Task-wise, this has a few moments of chopping and prep, but largely you are passing a great deal of idle time as rice simmers, and vegetables roast, while heady fragrances take over your home. This isn’t high-tech stuff here; with the heat of an oven and the magic alchemy of boiling water with rice, you can make an exceptional dish that tastes far more grand than it’s humble beginnings. If you’re unfamiliar with red rice, it’s an intensely chewy rice, often found labeled as Himalayan Red Rice, or Wehani. Properly cooked, it takes up to an hour, all hands off. Finished, it’s a really hearty and satisfying grain, deeper in flavor than brown rice, not as earthy as wild rice. This dish is easily a main course, or can be eaten as a side with any number of proteins. I can vouch that it’s especially good with grilled pork tenderloin.

Here’s where you get to decide what you do with this recipe, because if you want, outside of making the rice you can experiment wildly, with everything else. Instead of carrots and cauliflower, add whatever vegetables you have on hand, or swap almonds, walnuts, pecans or peanuts for the pistachios. This is your base, and when you read through it, your tastes will direct you, just as they should. Trust those instincts. And enjoy.

Red Rice Pulao with Roasted Vegetables

1 T. oil of choice
1 T. chopped ginger
1 T. brown mustard seeds
1 shallot, finely chopped
1/2 t. chili powder
1 t. ground turmeric
1 c. red rice or brown basmati rice
2 c. water
1 T. brown sugar
1 t. salt
2 T. lemon juice
1 head of cauliflower, cut to bite sized pieces
2 medium carrots, sliced
1/2 c. shelled pistachios or toasted slivered almonds

In a 2-qt saucepan, heat oil briefly and add ginger, mustard seed and shallot. Cook for a few minutes, until the ginger is fragrant and the seeds are popping slightly, then add chili powder and turmeric. Stir it up well and cook for a few seconds until the smell is amazing.
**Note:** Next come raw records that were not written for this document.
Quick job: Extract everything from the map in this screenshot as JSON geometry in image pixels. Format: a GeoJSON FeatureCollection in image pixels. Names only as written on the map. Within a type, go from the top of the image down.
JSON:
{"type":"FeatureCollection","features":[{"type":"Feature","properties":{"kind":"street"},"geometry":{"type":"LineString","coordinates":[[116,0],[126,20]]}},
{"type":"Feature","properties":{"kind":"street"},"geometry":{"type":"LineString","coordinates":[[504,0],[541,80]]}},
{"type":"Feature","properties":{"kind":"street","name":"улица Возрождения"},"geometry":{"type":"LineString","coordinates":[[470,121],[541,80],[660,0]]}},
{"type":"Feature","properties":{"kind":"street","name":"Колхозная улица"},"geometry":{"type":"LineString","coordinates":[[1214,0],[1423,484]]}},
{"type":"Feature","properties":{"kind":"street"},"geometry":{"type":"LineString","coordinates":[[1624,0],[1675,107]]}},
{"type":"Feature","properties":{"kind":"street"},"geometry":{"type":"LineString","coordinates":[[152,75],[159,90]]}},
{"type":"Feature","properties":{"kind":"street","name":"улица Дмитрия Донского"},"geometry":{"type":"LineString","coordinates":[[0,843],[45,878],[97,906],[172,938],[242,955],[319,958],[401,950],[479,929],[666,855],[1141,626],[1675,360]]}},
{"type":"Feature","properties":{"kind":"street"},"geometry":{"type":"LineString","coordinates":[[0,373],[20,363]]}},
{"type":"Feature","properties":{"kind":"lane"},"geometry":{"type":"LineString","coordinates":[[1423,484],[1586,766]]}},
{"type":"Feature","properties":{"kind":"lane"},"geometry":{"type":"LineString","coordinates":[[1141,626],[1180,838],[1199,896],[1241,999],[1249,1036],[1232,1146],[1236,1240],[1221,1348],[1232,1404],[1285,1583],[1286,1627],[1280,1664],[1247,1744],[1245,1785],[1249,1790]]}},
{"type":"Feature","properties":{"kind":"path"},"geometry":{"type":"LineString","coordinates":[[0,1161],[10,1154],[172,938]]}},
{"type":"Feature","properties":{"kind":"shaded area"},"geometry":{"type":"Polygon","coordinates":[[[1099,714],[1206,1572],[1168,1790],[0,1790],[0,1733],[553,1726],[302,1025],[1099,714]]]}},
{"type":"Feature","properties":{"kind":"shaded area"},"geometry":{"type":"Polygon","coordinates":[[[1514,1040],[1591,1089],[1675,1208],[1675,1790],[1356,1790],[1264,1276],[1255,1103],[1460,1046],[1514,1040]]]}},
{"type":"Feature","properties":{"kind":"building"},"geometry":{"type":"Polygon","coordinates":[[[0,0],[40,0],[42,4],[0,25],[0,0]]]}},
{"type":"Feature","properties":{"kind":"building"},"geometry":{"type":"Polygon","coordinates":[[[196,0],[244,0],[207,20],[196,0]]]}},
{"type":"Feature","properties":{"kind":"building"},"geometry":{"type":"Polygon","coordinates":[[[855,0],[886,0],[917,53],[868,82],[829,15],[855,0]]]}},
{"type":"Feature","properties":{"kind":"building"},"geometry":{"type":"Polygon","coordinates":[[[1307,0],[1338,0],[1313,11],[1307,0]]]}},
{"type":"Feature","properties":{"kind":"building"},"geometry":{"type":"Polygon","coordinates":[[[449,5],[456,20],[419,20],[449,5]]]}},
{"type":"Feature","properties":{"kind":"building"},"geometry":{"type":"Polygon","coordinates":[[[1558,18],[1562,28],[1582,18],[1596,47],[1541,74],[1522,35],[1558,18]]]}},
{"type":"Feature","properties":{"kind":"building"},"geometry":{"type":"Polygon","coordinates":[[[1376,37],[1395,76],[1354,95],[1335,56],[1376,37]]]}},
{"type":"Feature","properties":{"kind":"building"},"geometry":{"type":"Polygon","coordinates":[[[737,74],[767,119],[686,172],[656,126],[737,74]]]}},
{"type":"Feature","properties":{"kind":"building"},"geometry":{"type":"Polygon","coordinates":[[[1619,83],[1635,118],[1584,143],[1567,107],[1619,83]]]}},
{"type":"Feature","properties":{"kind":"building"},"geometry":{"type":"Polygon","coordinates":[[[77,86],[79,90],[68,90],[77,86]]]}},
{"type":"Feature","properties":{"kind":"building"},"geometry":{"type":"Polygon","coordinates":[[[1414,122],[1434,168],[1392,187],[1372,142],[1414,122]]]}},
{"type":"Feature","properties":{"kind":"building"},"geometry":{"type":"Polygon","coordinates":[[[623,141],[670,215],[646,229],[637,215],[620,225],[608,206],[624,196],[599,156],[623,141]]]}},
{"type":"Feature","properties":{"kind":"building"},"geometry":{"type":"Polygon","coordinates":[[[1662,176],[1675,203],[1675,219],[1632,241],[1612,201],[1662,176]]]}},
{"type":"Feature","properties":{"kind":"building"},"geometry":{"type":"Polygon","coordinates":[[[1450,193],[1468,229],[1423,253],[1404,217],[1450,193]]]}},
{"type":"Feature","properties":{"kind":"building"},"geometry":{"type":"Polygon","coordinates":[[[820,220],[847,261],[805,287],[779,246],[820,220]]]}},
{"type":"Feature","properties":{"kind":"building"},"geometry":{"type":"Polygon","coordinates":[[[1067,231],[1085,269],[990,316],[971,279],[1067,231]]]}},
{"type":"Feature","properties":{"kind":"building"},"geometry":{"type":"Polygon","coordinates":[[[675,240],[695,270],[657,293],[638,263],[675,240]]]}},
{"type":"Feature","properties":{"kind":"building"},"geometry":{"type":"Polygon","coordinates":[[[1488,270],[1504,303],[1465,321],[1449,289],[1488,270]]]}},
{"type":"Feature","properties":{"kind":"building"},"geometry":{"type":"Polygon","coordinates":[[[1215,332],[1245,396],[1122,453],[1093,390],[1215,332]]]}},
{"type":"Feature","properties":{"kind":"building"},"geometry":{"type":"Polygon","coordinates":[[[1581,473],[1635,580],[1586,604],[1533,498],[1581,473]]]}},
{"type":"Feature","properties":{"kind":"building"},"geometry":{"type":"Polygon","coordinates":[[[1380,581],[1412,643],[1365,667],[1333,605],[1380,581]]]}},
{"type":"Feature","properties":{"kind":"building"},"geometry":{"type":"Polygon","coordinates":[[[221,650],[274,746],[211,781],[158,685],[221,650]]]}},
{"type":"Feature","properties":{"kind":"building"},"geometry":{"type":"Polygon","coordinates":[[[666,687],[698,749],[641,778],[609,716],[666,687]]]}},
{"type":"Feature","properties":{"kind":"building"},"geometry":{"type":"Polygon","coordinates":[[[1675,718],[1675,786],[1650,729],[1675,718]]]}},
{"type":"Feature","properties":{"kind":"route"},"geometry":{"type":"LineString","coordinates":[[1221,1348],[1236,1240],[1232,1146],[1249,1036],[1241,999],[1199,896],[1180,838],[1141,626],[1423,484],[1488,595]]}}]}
Add rice, water, brown sugar and salt, stir it up good to combine it all and bring to a boil. Cover tightly, reduce heat to low. The amount of time needed to cook the rice will depend on what rice you use. Test the grains after the time specified on the package, and adjust to your personal taste. Allow to cool slightly. If you are using a true red rice, be patient with it. The time required for me to make mine was slightly over an hour. And every minute was well worth it.

While the rice cooks, heat the oven to 400°, and toss the vegetables with a bit of oil and salt. Since these two cook differently, I put the cauliflower on one pan, the carrots on another and roast until each are tender, shaking the pan often, and stirring to insure even browning. They can hang out in their finished state, until the rice is done.

If you love a good deep flavor for pistachios, take a few minutes and toast them in a skillet over medium heat. It’s well worth it, and that rice gives you plenty of time.

When the rice is done and cooled, dump it all in a large bowl and add the roasted vegetables. Toss together gently and add a few tablespoons of those nicely toasted pistachios. Toss a bit more, taste and add salt and pepper if you wish, then serve it, topped with more pistachios. This dish is good whether served cold, hot or at room temperature. You can garnish it with chopped scallions too, for a bit more flavor.